### ASSIGNMENT
Express every line of the data below as a JSON list of strings, one string per line, leaving out blank lines.

### DATA TO EXAMINE
◇ ◇ ◇

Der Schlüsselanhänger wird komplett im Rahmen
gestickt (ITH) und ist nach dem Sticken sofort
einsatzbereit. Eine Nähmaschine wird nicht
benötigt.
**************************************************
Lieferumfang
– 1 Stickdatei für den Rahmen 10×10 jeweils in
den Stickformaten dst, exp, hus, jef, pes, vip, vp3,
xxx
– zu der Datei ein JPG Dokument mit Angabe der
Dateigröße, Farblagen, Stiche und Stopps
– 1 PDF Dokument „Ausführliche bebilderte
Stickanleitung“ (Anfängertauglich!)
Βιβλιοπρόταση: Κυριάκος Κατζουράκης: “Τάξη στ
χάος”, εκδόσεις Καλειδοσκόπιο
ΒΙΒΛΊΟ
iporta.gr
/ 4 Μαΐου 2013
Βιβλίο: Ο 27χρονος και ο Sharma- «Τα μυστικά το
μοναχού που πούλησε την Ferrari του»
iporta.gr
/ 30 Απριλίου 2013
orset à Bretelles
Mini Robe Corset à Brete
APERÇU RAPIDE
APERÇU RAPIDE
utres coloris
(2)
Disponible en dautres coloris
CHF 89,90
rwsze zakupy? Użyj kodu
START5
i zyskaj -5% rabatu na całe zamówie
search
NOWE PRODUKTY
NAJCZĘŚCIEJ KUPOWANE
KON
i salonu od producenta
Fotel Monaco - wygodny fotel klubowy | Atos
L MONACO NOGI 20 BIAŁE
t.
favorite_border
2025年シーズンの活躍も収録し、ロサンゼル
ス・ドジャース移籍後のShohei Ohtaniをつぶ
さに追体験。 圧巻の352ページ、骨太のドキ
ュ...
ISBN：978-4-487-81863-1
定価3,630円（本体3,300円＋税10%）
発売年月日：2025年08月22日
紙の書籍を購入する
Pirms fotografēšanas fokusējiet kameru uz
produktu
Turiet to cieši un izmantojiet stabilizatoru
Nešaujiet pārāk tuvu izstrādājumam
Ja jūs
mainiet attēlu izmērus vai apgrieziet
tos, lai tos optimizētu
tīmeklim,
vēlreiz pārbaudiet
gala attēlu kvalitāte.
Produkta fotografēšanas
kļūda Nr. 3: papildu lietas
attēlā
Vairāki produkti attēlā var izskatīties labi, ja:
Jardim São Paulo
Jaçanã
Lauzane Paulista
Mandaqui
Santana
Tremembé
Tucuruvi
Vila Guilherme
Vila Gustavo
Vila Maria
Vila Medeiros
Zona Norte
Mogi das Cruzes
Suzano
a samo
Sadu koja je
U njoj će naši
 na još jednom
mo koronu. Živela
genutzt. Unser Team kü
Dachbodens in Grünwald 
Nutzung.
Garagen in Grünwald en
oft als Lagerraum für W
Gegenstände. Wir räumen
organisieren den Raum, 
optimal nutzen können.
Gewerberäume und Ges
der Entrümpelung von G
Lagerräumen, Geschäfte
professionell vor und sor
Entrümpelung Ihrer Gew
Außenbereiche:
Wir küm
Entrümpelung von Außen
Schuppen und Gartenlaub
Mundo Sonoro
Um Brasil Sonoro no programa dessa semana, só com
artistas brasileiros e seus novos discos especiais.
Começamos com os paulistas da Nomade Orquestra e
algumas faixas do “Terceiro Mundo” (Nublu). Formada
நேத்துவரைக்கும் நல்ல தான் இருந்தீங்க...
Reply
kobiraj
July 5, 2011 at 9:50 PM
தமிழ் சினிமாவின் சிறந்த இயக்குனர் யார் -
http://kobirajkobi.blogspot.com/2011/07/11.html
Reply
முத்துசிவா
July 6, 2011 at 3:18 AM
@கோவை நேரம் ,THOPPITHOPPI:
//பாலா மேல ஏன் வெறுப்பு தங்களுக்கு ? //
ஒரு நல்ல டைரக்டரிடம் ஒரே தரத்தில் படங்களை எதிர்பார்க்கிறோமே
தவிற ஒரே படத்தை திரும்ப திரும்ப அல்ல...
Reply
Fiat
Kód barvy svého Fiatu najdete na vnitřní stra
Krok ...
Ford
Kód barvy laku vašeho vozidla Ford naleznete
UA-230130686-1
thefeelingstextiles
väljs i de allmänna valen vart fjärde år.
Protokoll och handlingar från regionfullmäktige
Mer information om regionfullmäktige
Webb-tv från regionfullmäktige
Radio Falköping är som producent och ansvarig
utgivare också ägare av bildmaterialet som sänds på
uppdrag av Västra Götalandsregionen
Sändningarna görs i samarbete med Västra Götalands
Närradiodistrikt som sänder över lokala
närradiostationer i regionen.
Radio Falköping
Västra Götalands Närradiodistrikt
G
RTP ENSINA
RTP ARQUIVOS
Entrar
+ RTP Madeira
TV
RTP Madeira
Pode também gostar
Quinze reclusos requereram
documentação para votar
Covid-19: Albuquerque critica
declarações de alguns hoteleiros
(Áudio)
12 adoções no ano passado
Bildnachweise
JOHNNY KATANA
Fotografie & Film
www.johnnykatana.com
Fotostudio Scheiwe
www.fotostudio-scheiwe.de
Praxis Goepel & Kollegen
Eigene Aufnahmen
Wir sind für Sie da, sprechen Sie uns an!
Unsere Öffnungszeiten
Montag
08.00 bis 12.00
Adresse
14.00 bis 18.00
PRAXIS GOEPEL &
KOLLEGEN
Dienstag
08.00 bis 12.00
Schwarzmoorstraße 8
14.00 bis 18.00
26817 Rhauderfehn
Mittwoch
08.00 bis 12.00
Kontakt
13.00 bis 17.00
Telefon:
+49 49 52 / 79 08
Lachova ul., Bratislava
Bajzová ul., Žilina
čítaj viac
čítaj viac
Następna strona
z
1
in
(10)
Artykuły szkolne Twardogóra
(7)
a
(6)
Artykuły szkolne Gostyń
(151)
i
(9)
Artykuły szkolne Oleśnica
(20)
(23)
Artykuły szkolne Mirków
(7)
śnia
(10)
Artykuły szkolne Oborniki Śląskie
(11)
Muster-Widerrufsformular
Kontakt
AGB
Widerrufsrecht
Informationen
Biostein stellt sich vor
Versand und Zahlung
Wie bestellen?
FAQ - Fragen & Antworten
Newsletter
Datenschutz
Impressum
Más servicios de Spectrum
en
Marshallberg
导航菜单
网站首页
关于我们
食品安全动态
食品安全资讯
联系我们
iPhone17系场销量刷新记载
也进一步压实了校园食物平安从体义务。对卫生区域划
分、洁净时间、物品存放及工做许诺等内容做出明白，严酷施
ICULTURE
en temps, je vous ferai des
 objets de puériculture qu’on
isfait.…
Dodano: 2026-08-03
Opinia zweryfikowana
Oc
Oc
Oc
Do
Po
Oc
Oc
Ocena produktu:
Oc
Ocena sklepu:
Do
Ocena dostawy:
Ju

◇ ◇ ◇

### WRITTEN SOLUTION
[
  "Der Schlüsselanhänger wird komplett im Rahmen",
  "gestickt (ITH) und ist nach dem Sticken sofort",
  "einsatzbereit. Eine Nähmaschine wird nicht",
  "benötigt.",
  "**************************************************",
  "Lieferumfang",
  "– 1 Stickdatei für den Rahmen 10×10 jeweils in",
  "den Stickformaten dst, exp, hus, jef, pes, vip, vp3,",
  "xxx",
  "– zu der Datei ein JPG Dokument mit Angabe der",
  "Dateigröße, Farblagen, Stiche und Stopps",
  "– 1 PDF Dokument „Ausführliche bebilderte",
  "Stickanleitung“ (Anfängertauglich!)",
  "Βιβλιοπρόταση: Κυριάκος Κατζουράκης: “Τάξη στ",
  "χάος”, εκδόσεις Καλειδοσκόπιο",
  "ΒΙΒΛΊΟ",
  "iporta.gr",
  "/ 4 Μαΐου 2013",
  "Βιβλίο: Ο 27χρονος και ο Sharma- «Τα μυστικά το",
  "μοναχού που πούλησε την Ferrari του»",
  "iporta.gr",
  "/ 30 Απριλίου 2013",
  "orset à Bretelles",
  "Mini Robe Corset à Brete",
  "APERÇU RAPIDE",
  "APERÇU RAPIDE",
  "utres coloris",
  "(2)",
  "Disponible en dautres coloris",
  "CHF 89,90",
  "rwsze zakupy? Użyj kodu",
  "START5",
  "i zyskaj -5% rabatu na całe zamówie",
  "search",
  "NOWE PRODUKTY",
  "NAJCZĘŚCIEJ KUPOWANE",
  "KON",
  "i salonu od producenta",
  "Fotel Monaco - wygodny fotel klubowy | Atos",
  "L MONACO NOGI 20 BIAŁE",
  "t.",
  "favorite_border",
  "2025年シーズンの活躍も収録し、ロサンゼル",
  "ス・ドジャース移籍後のShohei Ohtaniをつぶ",
  "さに追体験。 圧巻の352ページ、骨太のドキ",
  "ュ...",
  "ISBN：978-4-487-81863-1",
  "定価3,630円（本体3,300円＋税10%）",
  "発売年月日：2025年08月22日",
  "紙の書籍を購入する",
  "Pirms fotografēšanas fokusējiet kameru uz",
  "produktu",
  "Turiet to cieši un izmantojiet stabilizatoru",
  "Nešaujiet pārāk tuvu izstrādājumam",
  "Ja jūs",
  "mainiet attēlu izmērus vai apgrieziet",
  "tos, lai tos optimizētu",
  "tīmeklim,",
  "vēlreiz pārbaudiet",
  "gala attēlu kvalitāte.",
  "Produkta fotografēšanas",
  "kļūda Nr. 3: papildu lietas",
  "attēlā",
  "Vairāki produkti attēlā var izskatīties labi, ja:",
  "Jardim São Paulo",
  "Jaçanã",
  "Lauzane Paulista",
  "Mandaqui",
  "Santana",
  "Tremembé",
  "Tucuruvi",
  "Vila Guilherme",
  "Vila Gustavo",
  "Vila Maria",
  "Vila Medeiros",
  "Zona Norte",
  "Mogi das Cruzes",
  "Suzano",
  "a samo",
  "Sadu koja je",
  "U njoj će naši",
  " na još jednom",
  "mo koronu. Živela",
  "genutzt. Unser Team kü",
  "Dachbodens in Grünwald ",
  "Nutzung.",
  "Garagen in Grünwald en",
  "oft als Lagerraum für W",
  "Gegenstände. Wir räumen",
  "organisieren den Raum, ",
  "optimal nutzen können.",
  "Gewerberäume und Ges",
  "der Entrümpelung von G",
  "Lagerräumen, Geschäfte",
  "professionell vor und sor",
  "Entrümpelung Ihrer Gew",
  "Außenbereiche:",
  "Wir küm",
  "Entrümpelung von Außen",
  "Schuppen und Gartenlaub",
  "Mundo Sonoro",
  "Um Brasil Sonoro no programa dessa semana, só com",
  "artistas brasileiros e seus novos discos especiais.",
  "Começamos com os paulistas da Nomade Orquestra e",
  "algumas faixas do “Terceiro Mundo” (Nublu). Formada",
  "நேத்துவரைக்கும் நல்ல தான் இருந்தீங்க...",
  "Reply",
  "kobiraj",
  "July 5, 2011 at 9:50 PM",
  "தமிழ் சினிமாவின் சிறந்த இயக்குனர் யார் -",
  "http://kobirajkobi.blogspot.com/2011/07/11.html",
  "Reply",
  "முத்துசிவா",
  "July 6, 2011 at 3:18 AM",
  "@கோவை நேரம் ,THOPPITHOPPI:",
  "//பாலா மேல ஏன் வெறுப்பு தங்களுக்கு ? //",
  "ஒரு நல்ல டைரக்டரிடம் ஒரே தரத்தில் படங்களை எதிர்பார்க்கிறோமே",
  "தவிற ஒரே படத்தை திரும்ப திரும்ப அல்ல...",
  "Reply",
  "Fiat",
  "Kód barvy svého Fiatu najdete na vnitřní stra",
  "Krok ...",
  "Ford",
  "Kód barvy laku vašeho vozidla Ford naleznete",
  "UA-230130686-1",
  "thefeelingstextiles",
  "väljs i de allmänna valen vart fjärde år.",
  "Protokoll och handlingar från regionfullmäktige",
  "Mer information om regionfullmäktige",
  "Webb-tv från regionfullmäktige",
  "Radio Falköping är som producent och ansvarig",
  "utgivare också ägare av bildmaterialet som sänds på",
  "uppdrag av Västra Götalandsregionen",
  "Sändningarna görs i samarbete med Västra Götalands",
  "Närradiodistrikt som sänder över lokala",
  "närradiostationer i regionen.",
  "Radio Falköping",
  "Västra Götalands Närradiodistrikt",
  "G",
  "RTP ENSINA",
  "RTP ARQUIVOS",
  "Entrar",
  "+ RTP Madeira",
  "TV",
  "RTP Madeira",
  "Pode também gostar",
  "Quinze reclusos requereram",
  "documentação para votar",
  "Covid-19: Albuquerque critica",
  "declarações de alguns hoteleiros",
  "(Áudio)",
  "12 adoções no ano passado",
  "Bildnachweise",
  "JOHNNY KATANA",
  "Fotografie & Film",
  "www.johnnykatana.com",
  "Fotostudio Scheiwe",
  "www.fotostudio-scheiwe.de",
  "Praxis Goepel & Kollegen",
  "Eigene Aufnahmen",
  "Wir sind für Sie da, sprechen Sie uns an!",
  "Unsere Öffnungszeiten",
  "Montag",
  "08.00 bis 12.00",
  "Adresse",
  "14.00 bis 18.00",
  "PRAXIS GOEPEL &",
  "KOLLEGEN",
  "Dienstag",
  "08.00 bis 12.00",
  "Schwarzmoorstraße 8",
  "14.00 bis 18.00",
  "26817 Rhauderfehn",
  "Mittwoch",
  "08.00 bis 12.00",
  "Kontakt",
  "13.00 bis 17.00",
  "Telefon:",
  "+49 49 52 / 79 08",
  "Lachova ul., Bratislava",
  "Bajzová ul., Žilina",
  "čítaj viac",
  "čítaj viac",
  "Następna strona",
  "z",
  "1",
  "in",
  "(10)",
  "Artykuły szkolne Twardogóra",
  "(7)",
  "a",
  "(6)",
  "Artykuły szkolne Gostyń",
  "(151)",
  "i",
  "(9)",
  "Artykuły szkolne Oleśnica",
  "(20)",
  "(23)",
  "Artykuły szkolne Mirków",
  "(7)",
  "śnia",
  "(10)",
  "Artykuły szkolne Oborniki Śląskie",
  "(11)",
  "Muster-Widerrufsformular",
  "Kontakt",
  "AGB",
  "Widerrufsrecht",
  "Informationen",
  "Biostein stellt sich vor",
  "Versand und Zahlung",
  "Wie bestellen?",
  "FAQ - Fragen & Antworten",
  "Newsletter",
  "Datenschutz",
  "Impressum",
  "Más servicios de Spectrum",
  "en",
  "Marshallberg",
  "导航菜单",
  "网站首页",
  "关于我们",
  "食品安全动态",
  "食品安全资讯",
  "联系我们",
  "iPhone17系场销量刷新记载",
  "也进一步压实了校园食物平安从体义务。对卫生区域划",
  "分、洁净时间、物品存放及工做许诺等内容做出明白，严酷施",
  "ICULTURE",
  "en temps, je vous ferai des",
  " objets de puériculture qu’on",
  "isfait.…",
  "Dodano: 2026-08-03",
  "Opinia zweryfikowana",
  "Oc",
  "Oc",
  "Oc",
  "Do",
  "Po",
  "Oc",
  "Oc",
  "Ocena produktu:",
  "Oc",
  "Ocena sklepu:",
  "Do",
  "Ocena dostawy:",
  "Ju"
]